Le 14 mars, on vint nous prévenir que nous partions pour Hanoï à pied, ce qui signifiait environ 300 km en pleine forêt, le long de la voie ferrée qui était le seul lien avec la capitale. Inutile de dire que nous ne prîmes que le strict minimum : un peu de pharmacie et quelques menus objets, il était inutile de se charger dans une telle perspective. Mais 300 m plus bas, des wagons de 4e classe nous attendaient en gare. Des instructions avaient donc été données pour que nous abandonnions tout dans nos maisons.

Nous fûmes transportés 3 km plus loin à Pho Moï, le dépôt des machines de la compagnie des chemins de fer du Yunnan, où nous fûmes regroupés avec les militaires prisonniers, le contrôleur des douanes, sa femme et son adjoint, M. ETTORI qui avait été livré aux Safangs (des Chinois à la solde des Japonais) et qui l’avaient assez malmené. Nous fûmes répartis dans les quatre villas des employés de la compagnie du Yunnan qui, en trois jours, avaient été complètement pillées. Nous devions séjourner là pendant trois semaines : une quarantaine de civils, dont douze enfants de moins de trois ans, et une soixantaine de militaires.

Les jours passèrent au rythme des alertes aériennes qui avaient reprises. En effet, entre le 9 et le 14 mars, malgré les appels à l’aide lancés, aucun avion américain ne s’était montré. Plusieurs fois par jour, nos geôliers escortés de chiens procédaient à des appels, suivi de contre-appels quand il manquait un kodomo (enfant en bas âge) parce qu'il dormait et que sa mère ne l’avait pas sorti pour l’appel.

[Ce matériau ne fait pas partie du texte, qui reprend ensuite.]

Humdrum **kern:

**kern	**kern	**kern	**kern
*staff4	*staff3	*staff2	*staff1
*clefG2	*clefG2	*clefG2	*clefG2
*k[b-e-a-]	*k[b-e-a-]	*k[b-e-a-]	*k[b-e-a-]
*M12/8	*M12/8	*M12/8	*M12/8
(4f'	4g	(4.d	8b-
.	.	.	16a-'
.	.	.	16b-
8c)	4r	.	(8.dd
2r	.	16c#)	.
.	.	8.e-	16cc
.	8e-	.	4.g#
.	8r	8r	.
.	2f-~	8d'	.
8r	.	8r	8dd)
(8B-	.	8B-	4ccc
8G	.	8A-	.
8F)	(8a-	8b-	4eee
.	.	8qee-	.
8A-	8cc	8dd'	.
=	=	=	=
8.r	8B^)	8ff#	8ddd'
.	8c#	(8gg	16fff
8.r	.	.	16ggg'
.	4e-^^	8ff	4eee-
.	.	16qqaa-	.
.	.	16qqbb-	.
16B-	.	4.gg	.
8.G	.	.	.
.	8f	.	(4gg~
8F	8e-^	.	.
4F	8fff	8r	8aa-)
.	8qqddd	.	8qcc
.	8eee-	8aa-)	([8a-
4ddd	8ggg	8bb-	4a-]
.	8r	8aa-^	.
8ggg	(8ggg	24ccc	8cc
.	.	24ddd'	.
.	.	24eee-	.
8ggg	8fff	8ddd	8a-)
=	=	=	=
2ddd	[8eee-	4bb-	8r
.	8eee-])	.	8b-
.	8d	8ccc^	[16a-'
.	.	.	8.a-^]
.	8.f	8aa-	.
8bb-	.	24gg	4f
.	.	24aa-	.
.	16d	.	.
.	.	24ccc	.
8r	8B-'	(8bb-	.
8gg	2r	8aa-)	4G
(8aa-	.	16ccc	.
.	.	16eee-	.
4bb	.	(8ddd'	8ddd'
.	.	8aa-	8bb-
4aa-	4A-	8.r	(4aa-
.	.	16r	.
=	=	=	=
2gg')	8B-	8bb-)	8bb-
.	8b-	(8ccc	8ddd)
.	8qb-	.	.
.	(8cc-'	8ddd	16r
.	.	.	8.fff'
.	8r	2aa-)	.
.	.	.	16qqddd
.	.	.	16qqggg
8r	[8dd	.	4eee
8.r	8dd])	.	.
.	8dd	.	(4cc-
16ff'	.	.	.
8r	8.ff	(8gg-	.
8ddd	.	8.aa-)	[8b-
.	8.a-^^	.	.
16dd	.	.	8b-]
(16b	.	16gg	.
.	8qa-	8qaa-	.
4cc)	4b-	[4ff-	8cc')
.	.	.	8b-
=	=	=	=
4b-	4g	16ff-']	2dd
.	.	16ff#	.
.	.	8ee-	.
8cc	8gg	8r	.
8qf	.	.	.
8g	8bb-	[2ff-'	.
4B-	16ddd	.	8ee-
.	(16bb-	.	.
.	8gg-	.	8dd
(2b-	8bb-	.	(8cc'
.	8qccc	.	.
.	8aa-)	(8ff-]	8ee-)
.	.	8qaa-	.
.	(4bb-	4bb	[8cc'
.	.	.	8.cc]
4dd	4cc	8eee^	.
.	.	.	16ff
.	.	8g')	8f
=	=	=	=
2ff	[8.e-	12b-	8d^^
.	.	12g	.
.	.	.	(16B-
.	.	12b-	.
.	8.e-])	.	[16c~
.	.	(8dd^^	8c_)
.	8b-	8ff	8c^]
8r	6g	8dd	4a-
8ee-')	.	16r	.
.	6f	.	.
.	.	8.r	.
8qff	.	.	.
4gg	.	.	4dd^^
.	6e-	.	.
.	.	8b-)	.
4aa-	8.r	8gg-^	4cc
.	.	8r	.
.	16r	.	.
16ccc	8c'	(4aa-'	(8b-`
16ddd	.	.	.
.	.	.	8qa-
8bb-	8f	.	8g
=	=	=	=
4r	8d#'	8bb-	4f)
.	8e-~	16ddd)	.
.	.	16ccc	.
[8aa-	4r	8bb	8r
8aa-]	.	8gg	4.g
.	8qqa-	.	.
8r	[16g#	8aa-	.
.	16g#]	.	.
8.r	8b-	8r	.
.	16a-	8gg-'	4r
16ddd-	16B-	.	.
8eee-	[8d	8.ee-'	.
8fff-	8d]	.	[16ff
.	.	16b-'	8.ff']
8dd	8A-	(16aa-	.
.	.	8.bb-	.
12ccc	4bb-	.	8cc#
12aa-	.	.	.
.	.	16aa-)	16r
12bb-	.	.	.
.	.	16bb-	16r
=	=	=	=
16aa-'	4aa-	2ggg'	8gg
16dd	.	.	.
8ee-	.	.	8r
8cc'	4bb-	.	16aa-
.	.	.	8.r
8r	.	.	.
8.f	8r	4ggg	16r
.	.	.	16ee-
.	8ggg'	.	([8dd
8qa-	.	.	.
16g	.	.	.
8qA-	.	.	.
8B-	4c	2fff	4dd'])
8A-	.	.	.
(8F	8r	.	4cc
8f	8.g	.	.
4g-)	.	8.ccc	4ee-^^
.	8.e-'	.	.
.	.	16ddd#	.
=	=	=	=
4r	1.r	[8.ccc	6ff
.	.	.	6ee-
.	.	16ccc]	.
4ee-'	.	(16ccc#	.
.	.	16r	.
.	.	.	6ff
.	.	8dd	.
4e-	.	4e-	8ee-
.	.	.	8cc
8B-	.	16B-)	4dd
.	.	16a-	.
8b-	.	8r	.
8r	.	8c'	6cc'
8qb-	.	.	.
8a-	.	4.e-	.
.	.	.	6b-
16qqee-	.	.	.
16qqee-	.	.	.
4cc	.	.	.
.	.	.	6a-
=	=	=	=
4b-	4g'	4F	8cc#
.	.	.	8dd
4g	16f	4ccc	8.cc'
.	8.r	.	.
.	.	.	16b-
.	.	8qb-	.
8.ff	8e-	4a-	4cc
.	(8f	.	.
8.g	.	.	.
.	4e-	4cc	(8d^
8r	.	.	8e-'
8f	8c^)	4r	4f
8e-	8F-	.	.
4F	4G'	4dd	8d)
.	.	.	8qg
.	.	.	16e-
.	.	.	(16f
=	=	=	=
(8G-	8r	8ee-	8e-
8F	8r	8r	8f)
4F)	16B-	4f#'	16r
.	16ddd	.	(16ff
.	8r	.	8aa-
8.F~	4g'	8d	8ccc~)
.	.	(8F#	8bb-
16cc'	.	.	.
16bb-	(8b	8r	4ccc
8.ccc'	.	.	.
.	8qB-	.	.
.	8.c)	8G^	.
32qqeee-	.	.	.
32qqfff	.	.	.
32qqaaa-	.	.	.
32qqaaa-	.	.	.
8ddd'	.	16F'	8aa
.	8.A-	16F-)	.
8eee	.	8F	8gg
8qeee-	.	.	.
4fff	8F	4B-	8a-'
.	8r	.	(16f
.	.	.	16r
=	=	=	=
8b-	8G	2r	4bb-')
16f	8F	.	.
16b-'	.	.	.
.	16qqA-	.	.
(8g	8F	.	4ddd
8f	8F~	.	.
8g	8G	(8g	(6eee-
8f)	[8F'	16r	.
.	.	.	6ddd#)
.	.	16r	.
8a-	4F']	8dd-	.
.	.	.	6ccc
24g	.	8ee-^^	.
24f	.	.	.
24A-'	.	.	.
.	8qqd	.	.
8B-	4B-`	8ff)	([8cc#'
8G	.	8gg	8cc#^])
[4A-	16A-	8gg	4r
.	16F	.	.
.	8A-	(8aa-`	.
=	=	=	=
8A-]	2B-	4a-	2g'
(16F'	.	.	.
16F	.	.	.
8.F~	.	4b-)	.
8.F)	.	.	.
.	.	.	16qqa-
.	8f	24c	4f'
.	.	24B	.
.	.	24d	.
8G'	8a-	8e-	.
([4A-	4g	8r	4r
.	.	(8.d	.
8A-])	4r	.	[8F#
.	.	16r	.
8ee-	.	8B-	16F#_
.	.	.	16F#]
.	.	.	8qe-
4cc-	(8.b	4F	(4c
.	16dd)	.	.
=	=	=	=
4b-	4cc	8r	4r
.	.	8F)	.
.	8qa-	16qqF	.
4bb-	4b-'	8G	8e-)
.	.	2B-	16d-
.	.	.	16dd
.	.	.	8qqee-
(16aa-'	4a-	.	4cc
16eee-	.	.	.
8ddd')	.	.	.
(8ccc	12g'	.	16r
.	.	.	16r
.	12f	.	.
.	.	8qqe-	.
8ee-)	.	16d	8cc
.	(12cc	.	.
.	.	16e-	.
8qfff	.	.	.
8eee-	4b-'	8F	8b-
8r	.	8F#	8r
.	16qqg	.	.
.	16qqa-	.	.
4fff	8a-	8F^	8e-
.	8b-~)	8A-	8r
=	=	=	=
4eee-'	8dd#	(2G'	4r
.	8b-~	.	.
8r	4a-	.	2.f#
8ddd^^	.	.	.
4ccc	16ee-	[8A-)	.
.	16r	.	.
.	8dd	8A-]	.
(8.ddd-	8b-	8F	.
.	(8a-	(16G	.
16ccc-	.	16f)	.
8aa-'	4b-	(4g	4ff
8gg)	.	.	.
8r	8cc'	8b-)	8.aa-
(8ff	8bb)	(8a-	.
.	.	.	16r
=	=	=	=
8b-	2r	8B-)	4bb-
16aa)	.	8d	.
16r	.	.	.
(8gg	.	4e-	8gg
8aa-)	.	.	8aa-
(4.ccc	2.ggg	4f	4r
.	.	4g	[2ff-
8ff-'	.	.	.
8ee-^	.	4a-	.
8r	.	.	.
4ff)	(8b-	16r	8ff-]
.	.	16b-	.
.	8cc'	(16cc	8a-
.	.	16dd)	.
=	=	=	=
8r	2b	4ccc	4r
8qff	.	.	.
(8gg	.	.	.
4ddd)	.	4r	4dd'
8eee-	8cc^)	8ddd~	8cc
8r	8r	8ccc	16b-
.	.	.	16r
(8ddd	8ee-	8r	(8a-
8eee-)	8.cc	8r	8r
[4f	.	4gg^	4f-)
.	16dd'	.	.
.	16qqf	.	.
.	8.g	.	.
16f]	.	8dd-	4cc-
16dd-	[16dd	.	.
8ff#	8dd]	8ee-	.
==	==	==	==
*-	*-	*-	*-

Nous devions payer les Japonais pour manger car, disaient-ils, l’armée japonaise n’avait pas de quoi nourrir les prisonniers. Des marchands ambulants vietnamiens rôdaient autour du camp pour nous vendre quelques ben chùng, au risque d'être battus par les Japonais.

Au bout d'une quinzaine de jours, nous vîmes défiler le long du jardin une cohorte de soldats japonais en piteux état. Ils avaient dû être accrochés dans la brousse par les militaires qui avaient réussi à quitter le fort de Coc Leu. Ils nous lançaient des regards peu aimables en faisant signe de nous couper le cou. Quelques jours plus tard encore, nous vîmes arriver dans le camp quelques militaires français qui avaient été capturés dans la brousse, mais dans le secteur opposé à Coc Leu. Traqués par les Safangs, ils avaient dû porter dans des sacs les têtes de certains de leurs camarades décapités pour l’exemple.

Début avril, tous les civils furent chargés dans un train à destination de Hanoï où nous arrivâmes après deux nuits d’un voyage assez pénible. Les trains ne roulaient pas le jour en raison des mitraillages de l’aviation américaine. Pendant une journée, nous fûmes entassés dans une salle de la gare de Vietri. Malgré quelques difficultés, nous pûmes échanger quelques paroles avec de jeunes françaises, camarades de lycée, qui nous dirent que de durs combats s’étaient livrés à Vietri.

En arrivant à Hanoï au petit matin, des camions militaires japonais nous attendaient en gare. Il était manifeste que notre escorte ne savait que faire de nous et, pendant plus d’une heure, les camions ont circulé dans une ville qui nous paraissait normale. Nos gardiens finirent par nous faire débarquer sur le trottoir face au théâtre, devant le garage BOILLOT. Le remue-ménage de ce débarquement réveilla Mme BOILLOT et sa famille qui ouvrirent leurs fenêtres et, en entendant que nous étions les Français arrivant de Lao Kay, nous firent tous entrer dans le hall d’exposition du garage en disant : « Ne restez pas dehors, vous allez vous faire massacrer ! ». À cette époque, Hanoï était en effet sous le régime du couvre-feu institué par l’armée japonaise. Dans le courant de la matinée, un civil japonais vint enfin donner des instructions à notre escorte et nous déclara que nous étions libres.

En conclusion, comparativement aux autres provinces frontières, nous avons eu beaucoup de chance. Nous avons, certes, servi d’otages, été prisonniers et complètement pillés, mais à aucun moment les femmes et les enfants n’ont été séparés des hommes et les Japonais n’ont commis contre nous aucune violence quelle qu'elle soit.